We have a function: $$ f(x)=\ln(x^2-1) $$ The function is symmetric because: $D_f=(-\infty,-1) \ \cup\ (1,\infty)$ I understand this as if we would multipy this by $-1$ we would get the same $D_f$
I don't quite understand the following:
EDIT* $$g(x)=\ln(x-1)+\ln(x+1)=\ln((x-1)(x+1))=\ln(x^2-1)$$
Now, this function is not symmetric, because the domain of this function is only $D_g=(1,\infty)$. So because of that its also not an even function.

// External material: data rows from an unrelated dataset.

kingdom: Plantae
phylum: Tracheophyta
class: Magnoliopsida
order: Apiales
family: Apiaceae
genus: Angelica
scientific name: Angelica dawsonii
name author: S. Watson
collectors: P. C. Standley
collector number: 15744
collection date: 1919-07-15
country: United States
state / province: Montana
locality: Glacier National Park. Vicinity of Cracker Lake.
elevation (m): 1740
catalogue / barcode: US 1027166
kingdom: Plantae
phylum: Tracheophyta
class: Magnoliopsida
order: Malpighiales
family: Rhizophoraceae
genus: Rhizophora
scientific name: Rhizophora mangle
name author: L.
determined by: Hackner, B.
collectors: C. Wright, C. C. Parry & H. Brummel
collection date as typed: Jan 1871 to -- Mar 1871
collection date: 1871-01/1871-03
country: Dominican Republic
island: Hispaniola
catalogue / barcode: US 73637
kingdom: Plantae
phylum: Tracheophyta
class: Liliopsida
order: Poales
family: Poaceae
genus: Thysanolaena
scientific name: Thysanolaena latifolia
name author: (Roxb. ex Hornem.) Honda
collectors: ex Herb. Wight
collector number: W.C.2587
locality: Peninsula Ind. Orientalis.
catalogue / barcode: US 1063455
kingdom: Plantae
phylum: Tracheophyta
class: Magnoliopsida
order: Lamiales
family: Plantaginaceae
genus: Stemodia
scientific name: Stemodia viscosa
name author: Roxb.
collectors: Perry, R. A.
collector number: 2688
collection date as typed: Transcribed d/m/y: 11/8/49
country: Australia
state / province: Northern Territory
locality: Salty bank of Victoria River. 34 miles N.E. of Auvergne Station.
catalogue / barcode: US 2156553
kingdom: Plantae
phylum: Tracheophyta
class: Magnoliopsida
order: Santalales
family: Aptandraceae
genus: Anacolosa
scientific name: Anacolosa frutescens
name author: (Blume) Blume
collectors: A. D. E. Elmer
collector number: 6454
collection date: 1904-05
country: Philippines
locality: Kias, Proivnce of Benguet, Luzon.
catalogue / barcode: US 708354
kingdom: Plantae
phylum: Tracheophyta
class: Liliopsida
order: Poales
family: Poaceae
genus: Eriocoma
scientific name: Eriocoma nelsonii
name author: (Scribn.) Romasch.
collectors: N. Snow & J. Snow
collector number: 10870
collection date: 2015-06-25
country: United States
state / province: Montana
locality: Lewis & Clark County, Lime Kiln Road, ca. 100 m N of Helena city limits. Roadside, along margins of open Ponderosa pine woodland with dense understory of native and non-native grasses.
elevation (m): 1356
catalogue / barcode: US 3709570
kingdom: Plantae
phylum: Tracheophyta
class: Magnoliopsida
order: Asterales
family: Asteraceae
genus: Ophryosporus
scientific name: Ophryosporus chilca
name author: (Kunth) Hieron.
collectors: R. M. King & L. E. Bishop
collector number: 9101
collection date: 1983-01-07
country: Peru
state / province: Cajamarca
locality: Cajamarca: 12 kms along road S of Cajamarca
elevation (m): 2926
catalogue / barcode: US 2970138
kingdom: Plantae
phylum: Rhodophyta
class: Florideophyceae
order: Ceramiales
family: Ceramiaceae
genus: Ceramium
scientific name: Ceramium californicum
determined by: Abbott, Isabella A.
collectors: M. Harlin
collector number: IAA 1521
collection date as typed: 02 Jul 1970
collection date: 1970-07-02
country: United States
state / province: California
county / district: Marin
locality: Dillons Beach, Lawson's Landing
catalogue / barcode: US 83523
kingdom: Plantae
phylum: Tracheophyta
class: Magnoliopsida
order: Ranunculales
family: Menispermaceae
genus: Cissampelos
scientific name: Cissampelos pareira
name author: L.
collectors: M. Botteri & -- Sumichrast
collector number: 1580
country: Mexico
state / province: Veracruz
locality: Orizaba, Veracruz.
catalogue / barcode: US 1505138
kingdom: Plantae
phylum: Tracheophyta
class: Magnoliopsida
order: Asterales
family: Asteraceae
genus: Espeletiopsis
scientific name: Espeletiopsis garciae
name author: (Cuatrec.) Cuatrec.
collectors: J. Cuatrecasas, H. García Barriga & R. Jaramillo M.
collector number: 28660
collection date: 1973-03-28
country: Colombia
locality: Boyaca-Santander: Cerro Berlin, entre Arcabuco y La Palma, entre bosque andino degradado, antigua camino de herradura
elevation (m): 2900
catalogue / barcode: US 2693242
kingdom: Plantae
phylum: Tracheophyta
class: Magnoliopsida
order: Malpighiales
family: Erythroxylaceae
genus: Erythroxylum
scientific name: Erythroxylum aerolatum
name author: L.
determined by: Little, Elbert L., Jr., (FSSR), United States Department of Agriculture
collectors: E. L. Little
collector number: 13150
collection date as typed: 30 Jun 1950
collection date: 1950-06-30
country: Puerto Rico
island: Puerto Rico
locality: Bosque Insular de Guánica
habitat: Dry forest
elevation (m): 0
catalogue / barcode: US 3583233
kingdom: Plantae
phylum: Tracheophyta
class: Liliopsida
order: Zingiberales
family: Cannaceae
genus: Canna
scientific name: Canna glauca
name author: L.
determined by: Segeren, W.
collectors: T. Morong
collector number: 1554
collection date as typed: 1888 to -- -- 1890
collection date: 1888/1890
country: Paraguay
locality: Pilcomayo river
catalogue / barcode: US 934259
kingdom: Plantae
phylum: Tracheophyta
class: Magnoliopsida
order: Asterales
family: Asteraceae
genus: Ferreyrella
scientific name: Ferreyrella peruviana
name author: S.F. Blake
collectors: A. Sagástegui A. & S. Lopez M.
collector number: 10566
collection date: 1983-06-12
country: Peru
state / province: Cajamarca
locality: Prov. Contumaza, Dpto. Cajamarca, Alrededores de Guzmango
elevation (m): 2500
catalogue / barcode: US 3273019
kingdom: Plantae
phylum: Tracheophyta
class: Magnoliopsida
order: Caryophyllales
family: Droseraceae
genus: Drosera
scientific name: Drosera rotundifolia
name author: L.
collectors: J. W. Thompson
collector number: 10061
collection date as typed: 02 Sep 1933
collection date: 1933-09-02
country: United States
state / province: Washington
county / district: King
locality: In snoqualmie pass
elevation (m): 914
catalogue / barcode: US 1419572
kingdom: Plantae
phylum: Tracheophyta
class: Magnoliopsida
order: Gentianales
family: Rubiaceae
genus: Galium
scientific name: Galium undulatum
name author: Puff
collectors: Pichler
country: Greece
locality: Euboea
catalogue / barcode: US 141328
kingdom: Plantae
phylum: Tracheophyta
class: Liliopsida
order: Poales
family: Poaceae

But why is that so since the way I see it: $g(x)=f(x)$? How can both functions have different domains? Do I understand the theory behind symmetry and even, odd functions correctly?
Symmetry as I written in my notes is: $D \subseteq \mathbb R $ is symmetric if: EDIT** $$ x \in D \implies -x \in D$$
Unless explicitly restricted, the domain of $$g(x)=\ln((x-1)(x+1))$$ is $$D_g=(-\infty,-1) \ \cup\ (1,\infty).$$
$f$ and $g$ are rigorously the same.
Update:
The question was changed after this answer.
In the new version,
$$f(x)\ne g(x).$$